Hal itu diutarakannya dalam 'Webinar Sosialisasi Kebijakan Mineral dan Batubara Indonesia', yang digelar oleh Direktorat Jenderal Mineral dan Batu Bara Kementerian ESDM hari ini.

Namun di sisi lain, Orias pun menyarankan agar dalam praktik di bidang penambangan, masalah kepastian pengembalian investasi harus dibuat lebih baik dan detail lagi.

Baca juga: Strategi Menteri Erick Genjot Kinerja Bisnis Garuda Indonesia

"Mengenai keberpihakan BUMN, terima kasih. Kita juga inginkan adanya kepastian pengembalian investasi," kata Orias dalam telekonferensi, Kamis 11 Februari 2021.

Orias pun mencontohkan kasus di mana misalnya terdapat penugasan kepada BUMN-BUMN di sektor tambang. Khususnya, untuk melakukan penelitian dalam rangka penyiapan wilayah pertambangan.

Namun setelah data hasil penelitiannya didapatkan, tapi ternyata kelanjutan kegiatan penambangan tidak dilanjutkan bersama BUMN yang awalnya ditugaskan melakukan penelitian itu. Maka setidaknya harus ada kepastian pengembalian investasi yang wajar.

"Apabila bukan kami yang melanjutkan, tentu ada pengembalian investasi yang wajar lah," ujarnya.

Selain itu, Orias menekankan perlunya penyesuaian antara arah kebijakan di sektor pertambangan dengan kapasitas antarkementerian. Terkait koordinasi dan kesepakatan, yang harus dijalankan dalam kinerja di masing-masing lembaga tersebut.

Karena bagaimana pun, tentunya ada keterkaitan antara sektor pertambangan, pariwisata, dan lingkungan hidup. Yang akan selalu bersinggungan dalam praktiknya di lapangan.

"Kalau kita bicara kebijakan di kementerian, kita tentu ada power. Jangan kebijakan itu nanti kekuatan untuk mengatur arah ini tidak lengkap dan sesuai kemampuan yang ada," kata Orias.

"Kebijakan ini bukan untuk dipertentangkan, karena pasti bersinggungan dengan pariwisata dan lingkungan hidup. Jadi ini ada yang nambang di laut jadi problem bukan hanya lingkungan hidup," ujarnya.

Lebih lanjut menurutnya, Pemerintah harus lebih mempertegas lagi segala macam kebijakan terkait pemanfaatan minerba, terutama dari segi waktu pemanfaatannya.

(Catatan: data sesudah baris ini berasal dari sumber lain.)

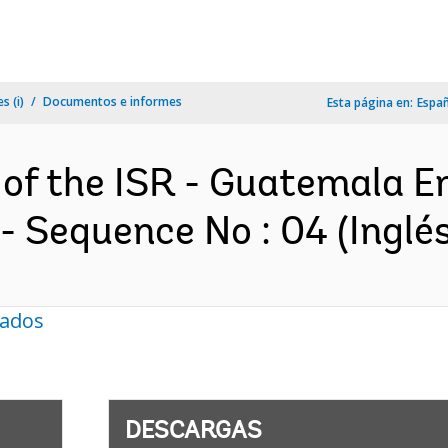
s (i)
Documentos e informes
Esta página en:
Espa
 of the ISR - Guatemala 
 Sequence No : 04 (Inglés
nados
DESCARGAS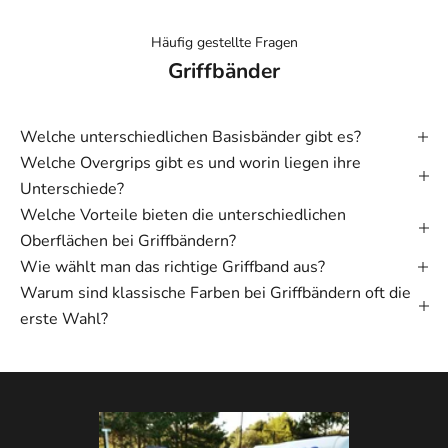
Häufig gestellte Fragen
Griffbänder
Welche unterschiedlichen Basisbänder gibt es?
Welche Overgrips gibt es und worin liegen ihre
Unterschiede?
Welche Vorteile bieten die unterschiedlichen
Oberflächen bei Griffbändern?
Wie wählt man das richtige Griffband aus?
Warum sind klassische Farben bei Griffbändern oft die
erste Wahl?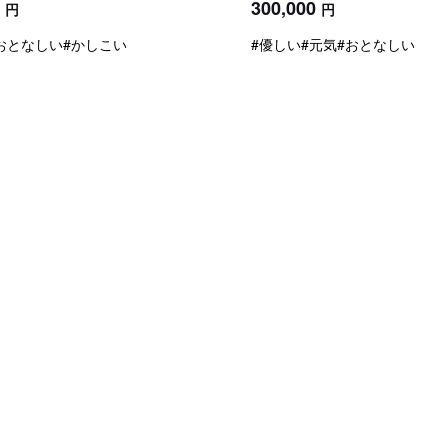
300,000
円
円
おとなしい
#かしこい
#優しい
#元気
#おとなしい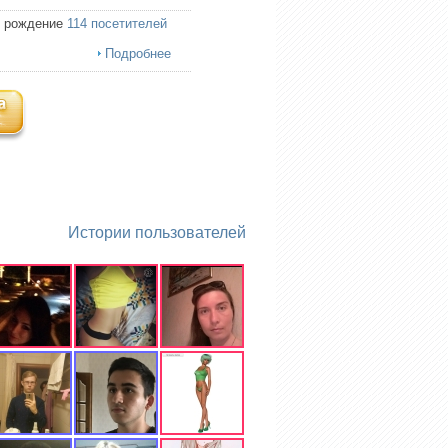
ь рождение
114 посетителей
Подробнее
Истории пользователей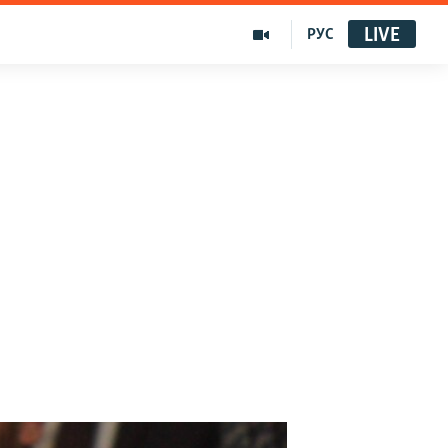
LIVE
РУС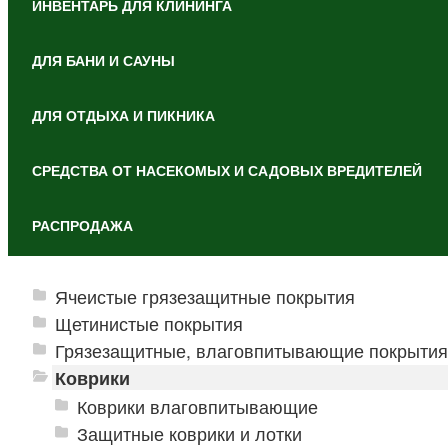
ИНВЕНТАРЬ ДЛЯ КЛИНИНГА
ДЛЯ БАНИ И САУНЫ
ДЛЯ ОТДЫХА И ПИКНИКА
СРЕДСТВА ОТ НАСЕКОМЫХ И САДОВЫХ ВРЕДИТЕЛЕЙ
РАСПРОДАЖА
Ячеистые грязезащитные покрытия
Щетинистые покрытия
Грязезащитные, влаговпитывающие покрытия
Коврики
Коврики влаговпитывающие
Защитные коврики и лотки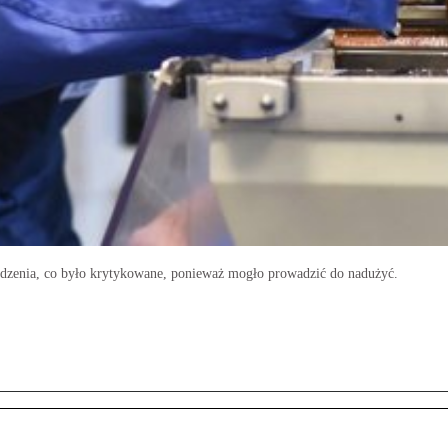
rodzenia, co było krytykowane, ponieważ mogło prowadzić do nadużyć.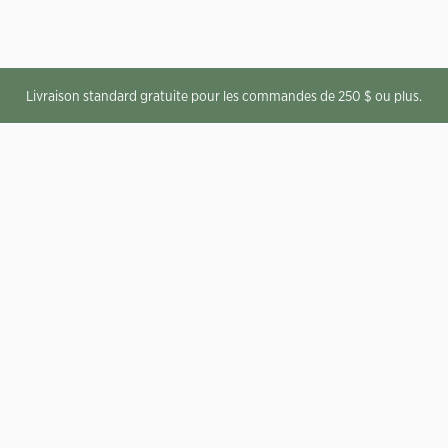
Livraison standard gratuite pour les commandes de 250 $ ou plus.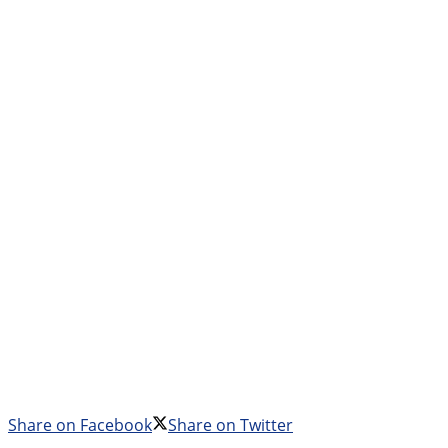
Share on Facebook
Share on Twitter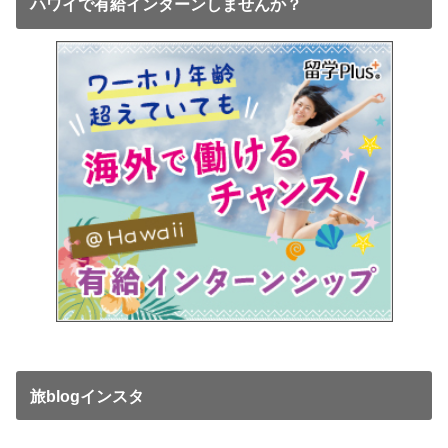
ハワイで有給インターンしませんか？
旅blogインスタ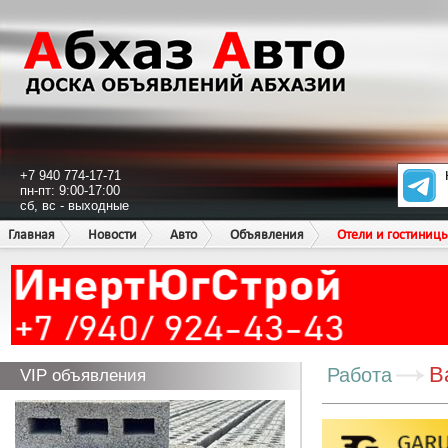
+7 940 774-17-71
пн-пт: 9:00-17:00
сб, вс - выходные
Главная
Новости
Авто
Объявления
Отели и гостиниц
В
Работа
VIP объявления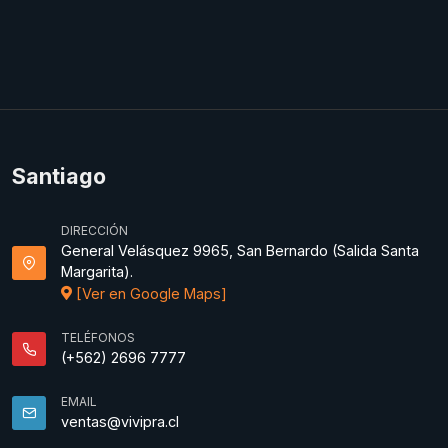
Santiago
DIRECCIÓN
General Velásquez 9965, San Bernardo (Salida Santa
Margarita).
[Ver en Google Maps]
TELÉFONOS
(+562) 2696 7777
EMAIL
ventas@vivipra.cl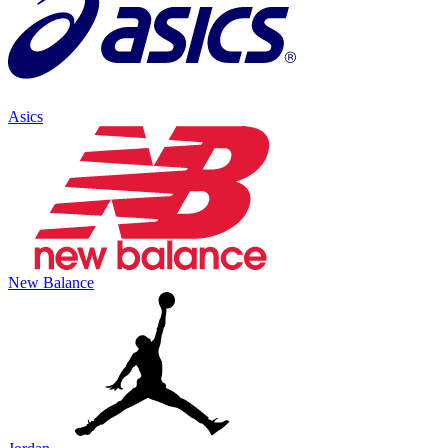
Asics
New Balance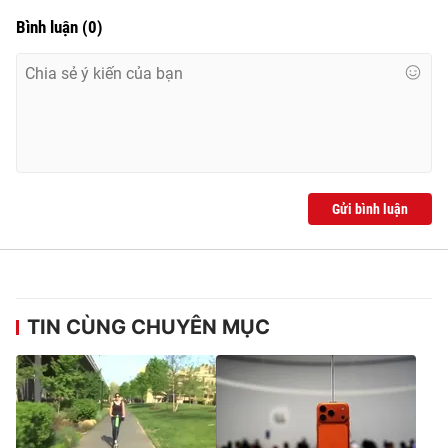
Ðiện thoại Thời báo VTV:
024.66 897 897
Bình luận
(
0
)
Email:
toasoan@vtv.vn
Liên hệ quảng cáo:
024-7300.7108
Gửi bình luận
TIN CÙNG CHUYÊN MỤC
® Cấm sao chép dưới mọi hình thức nếu không có sự chấp
thuận bằng văn bản. Ghi rõ nguồn VTV.vn khi phát hành lại
thông tin từ website này.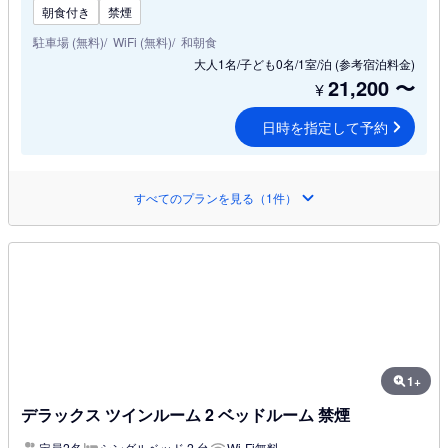
朝食付き
禁煙
駐車場 (無料)
WiFi (無料)
和朝食
大人1名/子ども0名/1室/泊
(参考宿泊料金)
21,200
〜
¥
日時を指定して予約
すべてのプランを見る（1件）
1+
デラックス ツインルーム 2 ベッドルーム 禁煙
定員2名
シングルベッド 2 台
Wi-Fi無料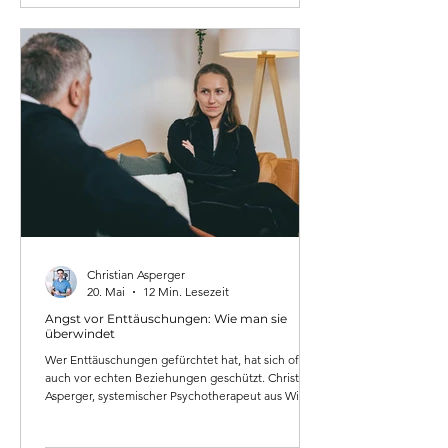
Christian Asperger
20. Mai
12 Min. Lesezeit
Angst vor Enttäuschungen: Wie man sie
überwindet
Wer Enttäuschungen gefürchtet hat, hat sich oft
auch vor echten Beziehungen geschützt. Christian
Asperger, systemischer Psychotherapeut aus Wien,
erklärt, warum die Angst vor Enttäuschungen tiefer
sitzt als man denkt, welche Schutzstrategien sie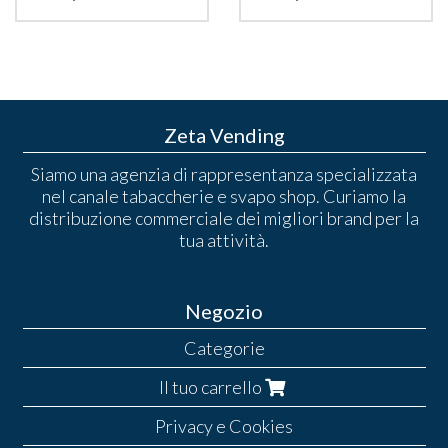
Zeta Vending
Siamo una agenzia di rappresentanza specializzata
nel canale tabaccherie e svapo shop. Curiamo la
distribuzione commerciale dei migliori brand per la
tua attività.
Negozio
Categorie
Il tuo carrello
Privacy e Cookies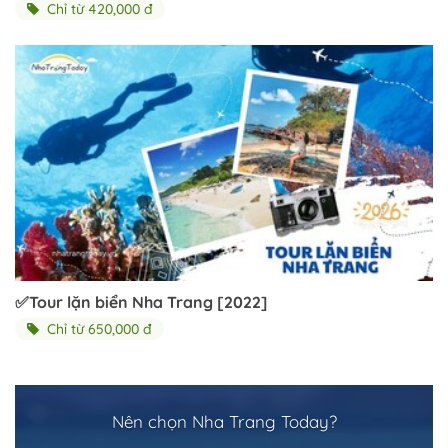
Chỉ từ 420,000 đ
✅Tour lặn biển Nha Trang [2022]
Chỉ từ 650,000 đ
Nên chọn Nha Trang Today?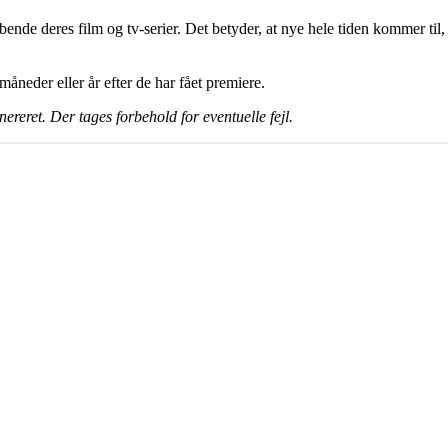
ende deres film og tv-serier. Det betyder, at nye hele tiden kommer til,
e måneder eller år efter de har fået premiere.
ereret. Der tages forbehold for eventuelle fejl.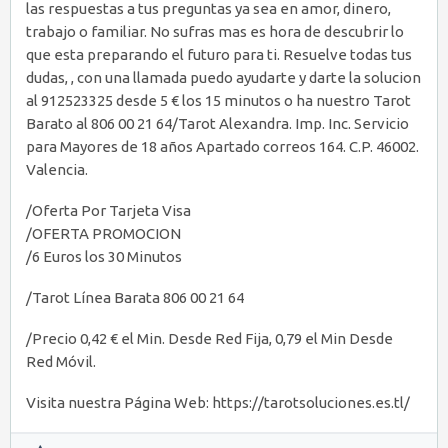
las respuestas a tus preguntas ya sea en amor, dinero,
trabajo o familiar. No sufras mas es hora de descubrir lo
que esta preparando el futuro para ti. Resuelve todas tus
dudas, , con una llamada puedo ayudarte y darte la solucion
al 912523325 desde 5 € los 15 minutos o ha nuestro Tarot
Barato al 806 00 21 64/Tarot Alexandra. Imp. Inc. Servicio
para Mayores de 18 años Apartado correos 164. C.P. 46002.
Valencia.
/Oferta Por Tarjeta Visa
/OFERTA PROMOCION
/6 Euros los 30 Minutos
/Tarot Línea Barata 806 00 21 64
/Precio 0,42 € el Min. Desde Red Fija, 0,79 el Min Desde
Red Móvil.
Visita nuestra Página Web: https://tarotsoluciones.es.tl/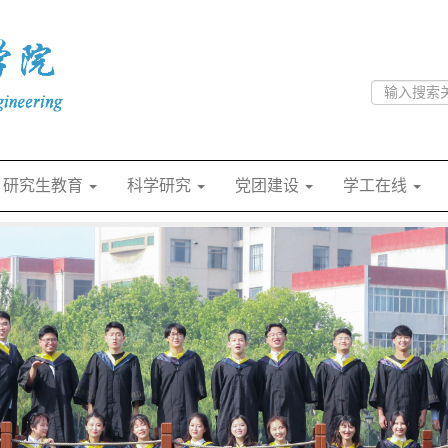
研究生教育
科学研究
党团建设
学工在线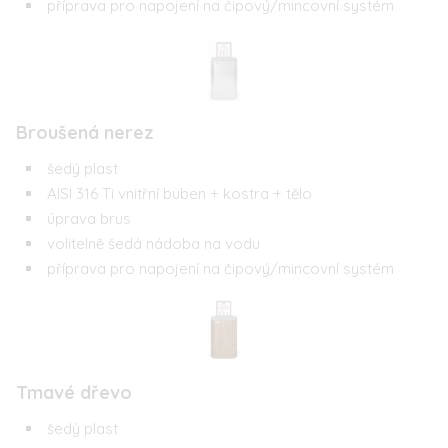
příprava pro napojení na čipový/mincovní systém
Broušená nerez
šedý plast
AISI 316 Ti vnitřní buben + kostra + tělo
úprava brus
volitelně šedá nádoba na vodu
příprava pro napojení na čipový/mincovní systém
Tmavé dřevo
šedý plast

Sebab, sumber daya alam berupa bahan minerba merupakan bagian dari kekayaan negara, dan harus bisa dikelola dengan baik antarkementerian dan lembaga.

"Jadi pemanfaatannya harus bijak. Karena jangka waktu pengelolaan ini memengaruhi bagaimana kita mengelola," ujarnya.

Orias mencontohkan, misalnya perizinan pemanfaatan suatu tambang minerba yang didapatkan oleh sebuah BUMN, hanya untuk waktu tertentu saja dan bukan sesuai sisa umur tambang.

Menurutnya, kejelasan mengenai hal itu harus lebih ditekankan dan diperjelas lagi oleh pemerintah. Sebab, hal itu pasti berpengaruh terhadap cara kerja BUMN tersebut dalam melakukan penambangan, serta pemanfaatan terhadap tambang minerba tersebut.

"Kalau tidak sesuai dengan umur tambang, maka akan berakibat pada cara kita menambang dan pemanfaatan untuk kemakmuran rakyat tidak tercapai," kata Orias.

Dia menjelaskan, BUMN sendiri sebagai pihak penambang pun tentunya akan memiliki pertimbangan dalam menjalankan operasionalnya. Apakah suatu tambang minerba itu memiliki kadar rendah atau tinggi. Karena, hal itu juga akan memengaruhi keputusan mereka, untuk melanjutkan atau menyudahi rencana penambangan tersebut.

"Karena untuk mengambil kembali kadar rendah ini akan mahal, akibatnya pemanfaatan tidak optimal. Nah ini kita mestinya mengatur dia izinnya berlaku, terus bagaimana mengolahnya. Kalau tidak aktif izin akan dicabut dan seterusnya," ungkapnya.